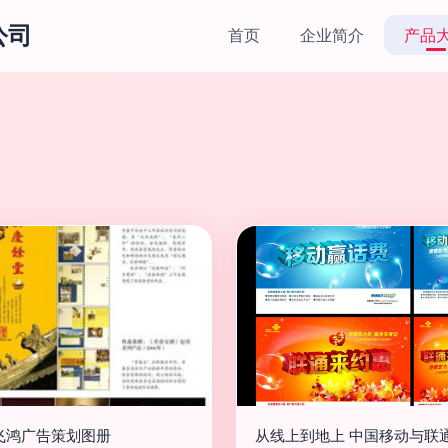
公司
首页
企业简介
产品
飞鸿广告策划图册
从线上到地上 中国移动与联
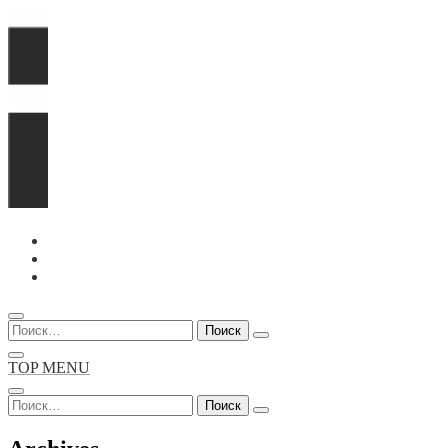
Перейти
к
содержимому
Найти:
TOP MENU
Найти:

++++++++++

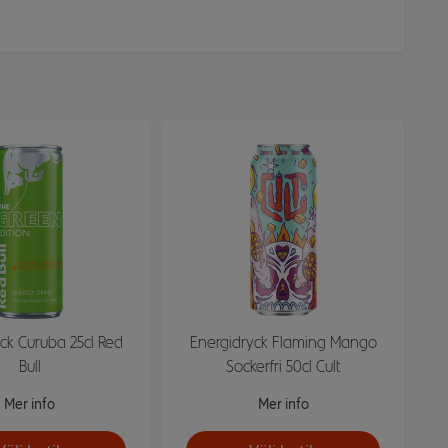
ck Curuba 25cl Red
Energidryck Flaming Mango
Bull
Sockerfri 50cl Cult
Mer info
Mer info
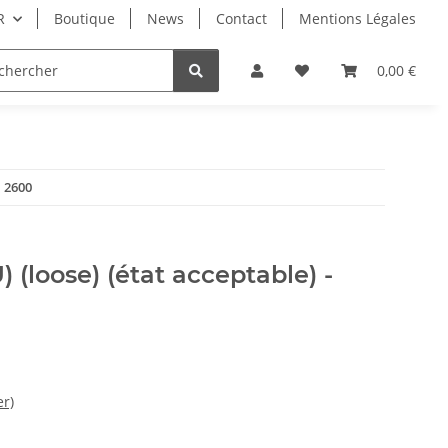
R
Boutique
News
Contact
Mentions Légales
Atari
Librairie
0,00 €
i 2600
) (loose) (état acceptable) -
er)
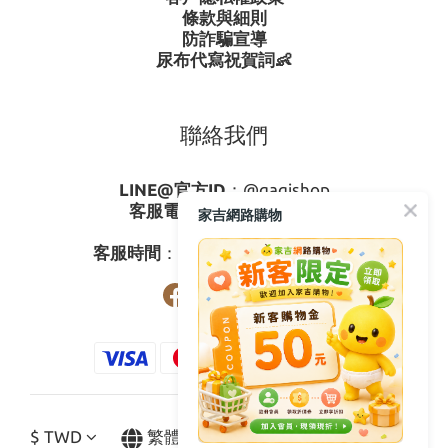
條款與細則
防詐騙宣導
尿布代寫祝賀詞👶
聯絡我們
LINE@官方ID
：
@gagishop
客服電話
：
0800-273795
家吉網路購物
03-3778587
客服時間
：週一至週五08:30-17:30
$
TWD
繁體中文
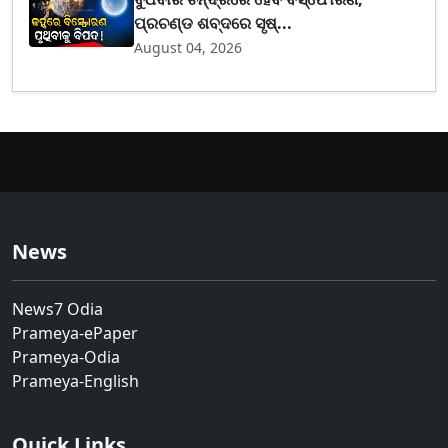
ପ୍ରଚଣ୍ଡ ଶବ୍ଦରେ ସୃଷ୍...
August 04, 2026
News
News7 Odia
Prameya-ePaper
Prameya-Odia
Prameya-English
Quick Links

++++++++++

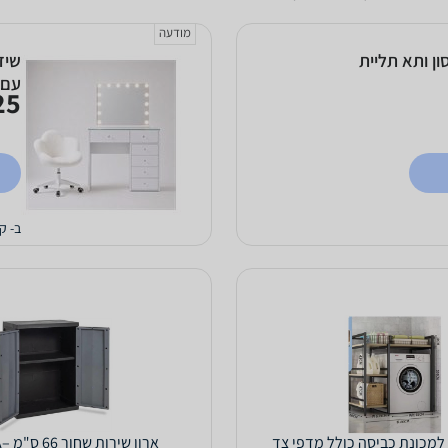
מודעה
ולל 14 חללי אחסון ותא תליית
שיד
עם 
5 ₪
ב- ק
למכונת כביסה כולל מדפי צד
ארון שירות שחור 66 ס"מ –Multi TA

++++++++++

### [AIM OF THE TASK]
Every line containing the string "Prameya" should be pulled from the listing and copied.

### [EXERCISE RESULT]
Prameya-ePaper
Prameya-Odia
Prameya-English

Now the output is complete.